I have never been a parent, had a family, understand the many struggles that come with being a mother or a father — I cannot lay claim to these sorts of things. If I ever do have a family, maybe I will experience the excruciating sacrifice of having to care for a child, and feeling the ticking need to provide for them — and maybe I want.

Given the recent trends within our culture, with marriage becoming less and less the norm, with more people giving up want to bear offspring, a population of homosexuals and transgendered peoples, it would almost seem out of place to start a family, in the traditional sense.
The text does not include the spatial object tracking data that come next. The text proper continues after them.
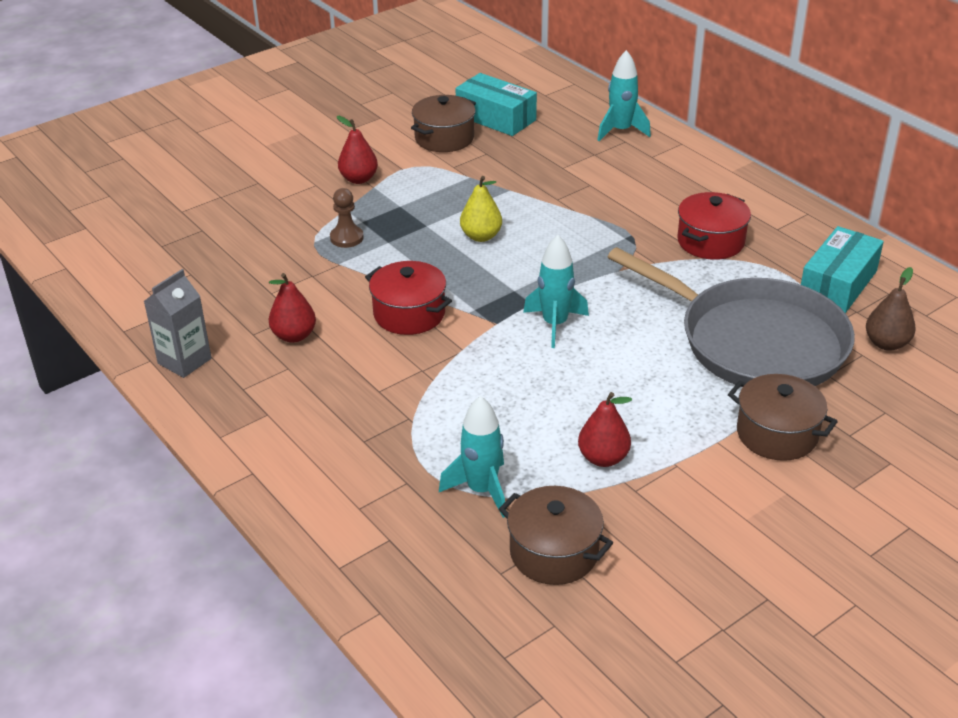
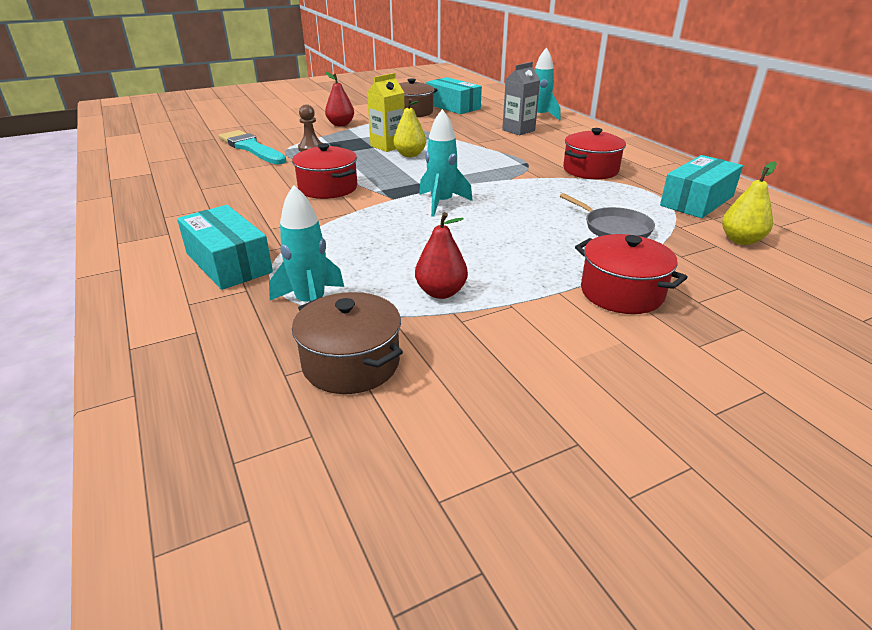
camera: 10 degrees right, 5 degrees down
grey carton [144,269,212,378] -> grey carton moved to [502,62,540,135]
red pear [269,273,316,343] -> none
grey pan [608,247,855,387] -> grey pan [560,193,655,238], size x0.44
brown pot [728,374,838,461] -> red pot [575,234,688,314]
brown pear [866,267,916,351] -> yellow pear [722,161,777,245]
none -> turquoise box [177,205,273,290]
none -> turquoise brush [219,130,287,164]
none -> yellow carton [367,73,405,152]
I’m young, an adolescent, and there are times when, while looking into the future, I see myself married and doing well enough to have a child; and there are other times where I see the same scenario, only without a child, and happily. You see, the place I’m in, a child is not something I can really be “bothered” with. There are big changes happening, and so long as I am apart of those great changes, having a child would not just be an injustice to the great change, the Revolution, but to the child themselves — for their lives would be strikingly ordinary, and they would be swept up in a world that was far too large for their eyes, and find themselves stricken with a terminal sickness, believing, nihilistically, that they were insignificant, only insignificant in the way that, they felt they would never be able to do anything at all, because all forces are much to against them.

They conform.

They are crushed.

They submit.

The cycle of collectivism — parents whose only pain is to provide for their family, their kin, because it is their contribution to the world where they feel so alone, so dejected, as though they are themselves strangers amongst each other — that begets individualism — children, who pressed by their parents to do exactly what they once did, rebel, fight, attempt to convince their elders that their path is appropriate for them, and that, their lives are much different — continues in this way, changing every generation, tug and pull.